When it comes to it, it is absurd to me to think that a blastula has a soul. I mean, patently absurd. To the point of hilarity. And it is almost as difficult for me to think a new born infant has a soul. In fact, the (now defunct) Catholic tradition of Limbo – the place where unbaptised infants (among others) went after death – seems to me a desperate grasp at getting the desire for everything to have a soul to meld with the dogma that only the baptized go to heaven. But, then, when you come up with traditions like that only the baptized go to heaven – even if you are baptized before you have any real and developed conception of what that means – you rather find yourself in such predicaments.

It seems to me the idea that an one-day-old infant – or, even, a formed fetus – has a soul is greatly emotional in derivation. Keep in mind, human infants are born early. In most other animals, gestation leads to a cognizant, capable creature.
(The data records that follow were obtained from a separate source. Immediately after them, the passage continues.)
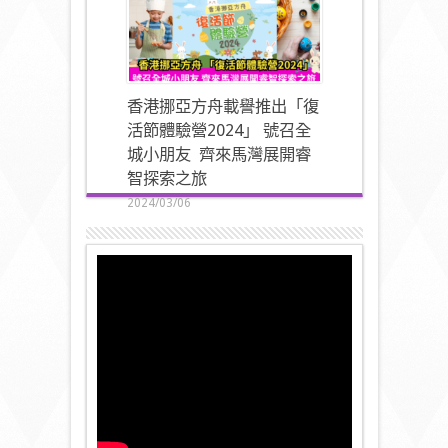
香港挪亞方舟載譽推出「復
活節體驗營2024」 號召全
城小朋友 齊來馬灣展開睿
智探索之旅
2024/03/06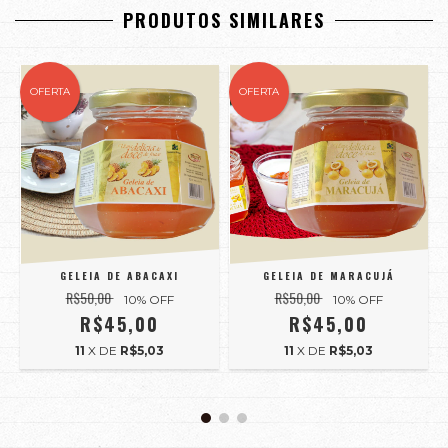
PRODUTOS SIMILARES
OFERTA
OFERTA
GELEIA DE ABACAXI
GELEIA DE MARACUJÁ
R$50,00
R$50,00
10
% OFF
10
% OFF
R$45,00
R$45,00
11
X DE
R$5,03
11
X DE
R$5,03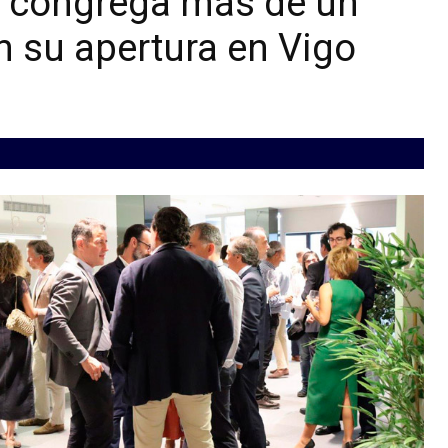
congrega más de un
n su apertura en Vigo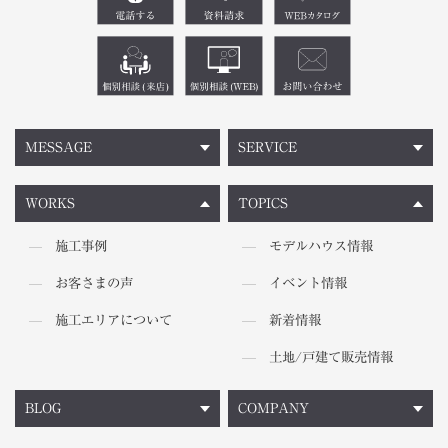
MESSAGE
SERVICE
WORKS
TOPICS
施工事例
モデルハウス情報
お客さまの声
イベント情報
施工エリアについて
新着情報
土地/戸建て販売情報
BLOG
COMPANY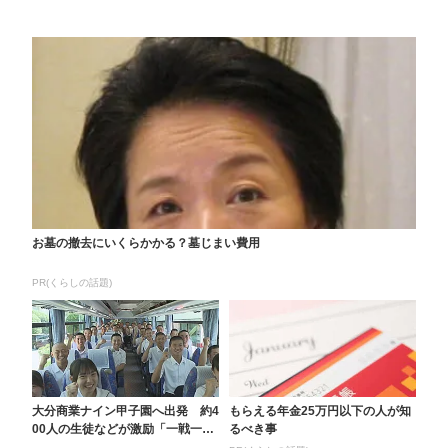
お墓の撤去にいくらかかる？墓じまい費用
PR(くらしの話題)
大分商業ナイン甲子園へ出発 約4
もらえる年金25万円以下の人が知
00人の生徒などが激励「一戦一戦
るべき事
を大事に優勝をつ...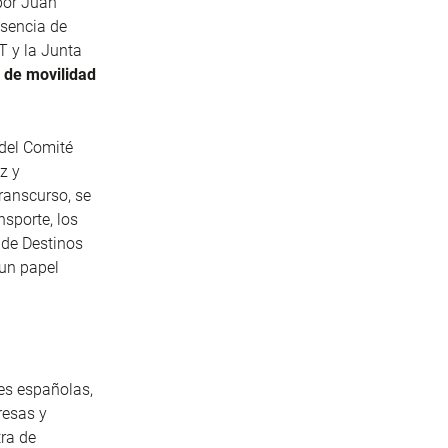
por Juan
esencia de
T y la Junta
 de movilidad
 del Comité
z y
ranscurso, se
nsporte, los
 de Destinos
 un papel
es españolas,
resas y
ra de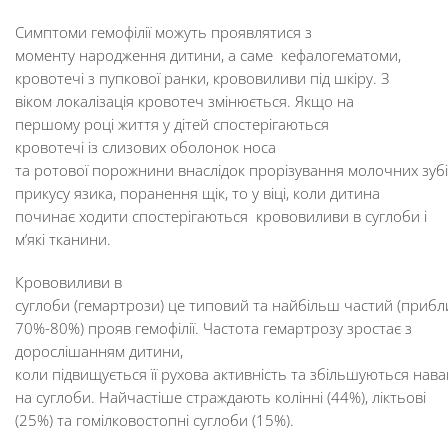
Симптоми гемофілії можуть проявлятися з
моменту народження дитини, а саме кефалогематоми,
кровотечі з пупкової ранки, крововиливи під шкіру. З
віком локалізація кровотеч змінюється. Якщо на
першому році життя у дітей спостерігаються
кровотечі із слизових оболонок носа
та ротової порожнини внаслідок прорізування молочних зубі
прикусу язика, поранення щік, то у віці, коли дитина
починає ходити спостерігаються крововиливи в суглоби і
м’які тканини.
Крововиливи в
суглоби (гемартрози) це типовий та найбільш частий (приб
70%-80%) прояв гемофілії. Частота гемартрозу зростає з
дорослішанням дитини,
коли підвищується її рухова активність та збільшуються нав
на суглоби. Найчастіше страждають колінні (44%), ліктьові
(25%) та гомілковостопні суглоби (15%).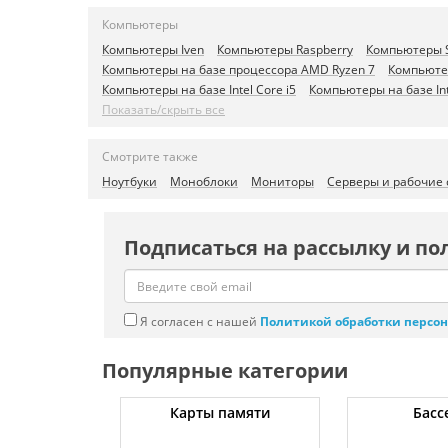
Компьютеры
Компьютеры Iven
Компьютеры Raspberry
Компьютеры 
Компьютеры на базе процессора AMD Ryzen 7
Компьюте
Компьютеры на базе Intel Core i5
Компьютеры на базе Int
Показать/скрыть все
Смотрите также
Ноутбуки
Моноблоки
Мониторы
Серверы и рабочие
Подписаться на рассылку и по
Я согласен с нашей
Политикой обработки персо
Популярные категории
ссоры
Карты памяти
Басс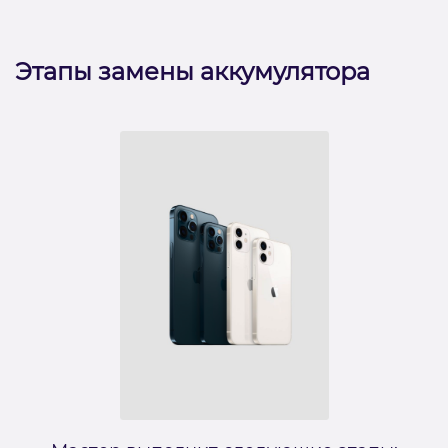
Этапы замены аккумулятора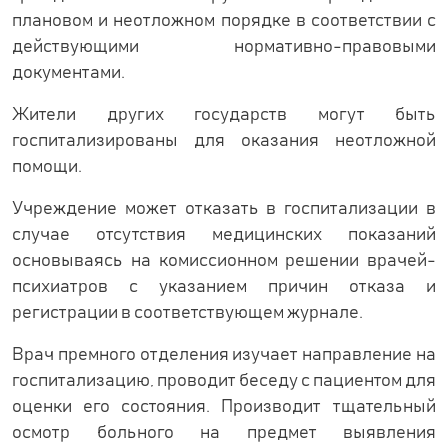
плановом и неотложном порядке в соответствии с
действующими нормативно-правовыми
документами.
Жители других государств могут быть
госпитализированы для оказания неотложной
помощи.
Учреждение может отказать в госпитализации в
случае отсутствия медицинских показаний
основываясь на комиссионном решении врачей-
психиатров с указанием причин отказа и
регистрации в соответствующем журнале.
Врач премного отделения изучает направление на
госпитализацию, проводит беседу с пациентом для
оценки его состояния. Производит тщательный
осмотр больного на предмет выявления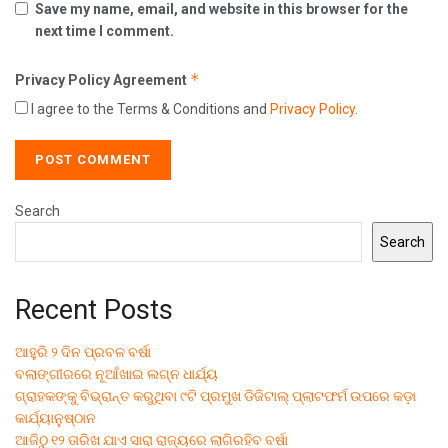
Save my name, email, and website in this browser for the
next time I comment.
*
Privacy Policy Agreement
I agree to the Terms & Conditions and
Privacy Policy
.
Search
Search
Recent Posts
ଆହୁରି ୨ ଦିନ ପ୍ରବଳ ବର୍ଷା
ବଲାଙ୍ଗୀରରେ ନୂଆଁଖାଇ ଲଗ୍ନ ଧାର୍ଯ୍ୟ
ଗ୍ରାହକଙ୍କୁ ବିଭ୍ରାନ୍ତ କରୁଥିବା ୯ଟି ପ୍ରମୁଖ ଡିଜିଟାଲ୍ ପ୍ଲାଟଫର୍ମ ଉପରେ କଡ଼ା
କାର୍ଯ୍ୟାନୁଷ୍ଠାନ
ଆଜିଠୁ ୧୨ ତାରିଖ ଯାଏ ସାରା ରାଜ୍ୟରେ ଲାଗିରହିବ ବର୍ଷା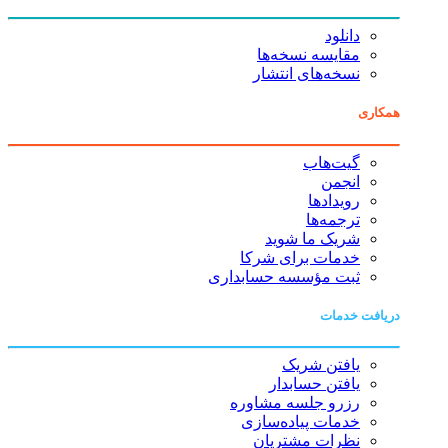
دانلود
مقایسه نسخه‌ها
نسخه‌های انتشار
همکاری
گیت‌هاب
انجمن
رویدادها
ترجمه‌ها
شریک ما شوید
خدمات برای شرکا
ثبت مؤسسه حسابداری
دریافت خدمات
یافتن شریک
یافتن حسابدار
رزرو جلسه مشاوره
خدمات پیاده‌سازی
نظرات مشتریان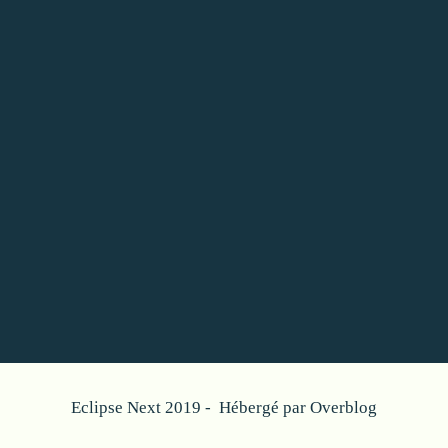
Eclipse Next 2019 - Hébergé par
Overblog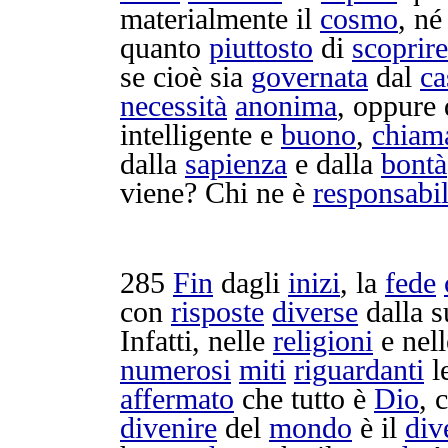
materialmente
il
cosmo
, n
quanto
piuttosto
di
scoprire
se cioè sia
governata
dal
ca
necessità
anonima
, oppure
intelligente
e
buono
,
chiam
dalla
sapienza
e dalla
bontà
viene? Chi ne è
responsabi
285
Fin
dagli
inizi
, la
fede
con
risposte
diverse
dalla s
Infatti, nelle
religioni
e nel
numerosi
miti
riguardanti
l
affermato
che tutto è
Dio
, 
divenire
del
mondo
è il
div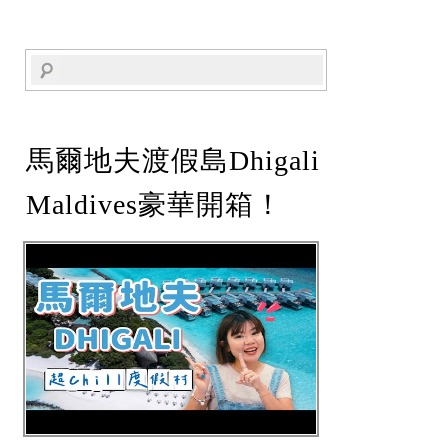
馬爾地夫渡假島Dhigali
Maldives豪華開箱！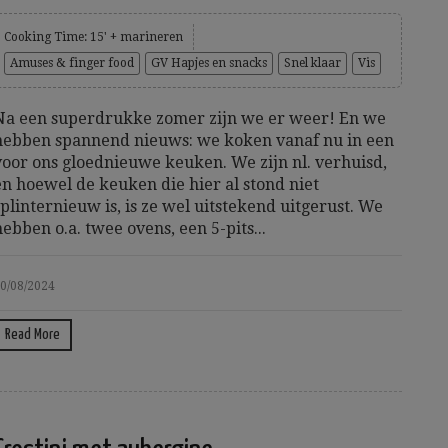
Cooking Time: 15' + marineren
Amuses & finger food
GV Hapjes en snacks
Snel klaar
Vis
Na een superdrukke zomer zijn we er weer! En we
hebben spannend nieuws: we koken vanaf nu in een
voor ons gloednieuwe keuken. We zijn nl. verhuisd,
en hoewel de keuken die hier al stond niet
splinternieuw is, is ze wel uitstekend uitgerust. We
hebben o.a. twee ovens, een 5-pits...
0/08/2024
Read More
The three to four year coming upon personhood makes more sense, however silly it might at first sound. There is, at least to my observance, and there would be universally some kind of cognitive change if we consider that memories were starting to accrue, a decent bit of rationale behind it. If you can get beyond the emotions.

Though, when it really comes to it, when I am made to consider the question in depth, I see no absolute reason, except emotions and tradition, even to say that all adults have a soul. And I am not talking merely about evil and psychopathy and such. I think I could make a fairly strong argument that a person who believes that law (nearly) universally supercedes compassion has no soul: that is, they have never developed enough, spiritually, to see beyond the rule of authority or to desire what it grants. You cannot follow Jesus if you are first obedient to law. Which is a polite way to avoid asking the question: is the reason that such a person is unable to walk the narrow path that they are incapable of it? That they have no soul? At least, not yet?

Is it so hard to consider that a soul might not be just this passive thing, this tacked on ribbon that gives membership to some club, but might actually, in its possession, have an effect on a person?

Perhaps my Kohlbergianism is showing through. But is it so strange an idea? Is it so strange to consider that perhaps a soul has to be developed, has to be cultivated and grown through life for it to exist? The narrow gate and the wide gate. Though, I don't quite like the idea of gates because that is a point event: I prefer that of roads. The road to life is small, winding, and hard to follow – you have to want to walk it to walk it. While the highway to destruction is broad, and easily walked, with lots of roadside attractions and comfy, segregated hotels to sleep within. Thinking in terms of roads makes the road to life a journey. Gaining life is walking the narrow dirt trail through the dark woods. Not gaining life is the wide gate, the easily walked highway.

Few find life. Many – that is, all the others – find destruction. And in no way can it be concluded that "being a Christian" in the standard sense of the phrase means you are on the narrow path. That is not what Jesus meant. That is a church idea. And need "destruction" be some Hell? Could it not simply be the absence of life? Can I not argue, there, that ensoulment is a road, a process, not a magical, instantaneous rendering? That life is gained?

Imagine a society where it was believed that you had to develop your soul, that salvation actually did occur through works – which is far more to the flavor of what Jesus taught than saying it was only a matter of faith, of saying magical words and voilà! Imagine a place where it was believed that life was built up, one's soul crafted, almost in the nature of true poetry. What would be different there?

Actually, probably nothing. There would still be the few, there would still be the many. Self-righteousness cures a lot of ailments, after all. Law can be quite the source of comfort. Indeed, mere belief – and performing the right rituals – can make things very easy.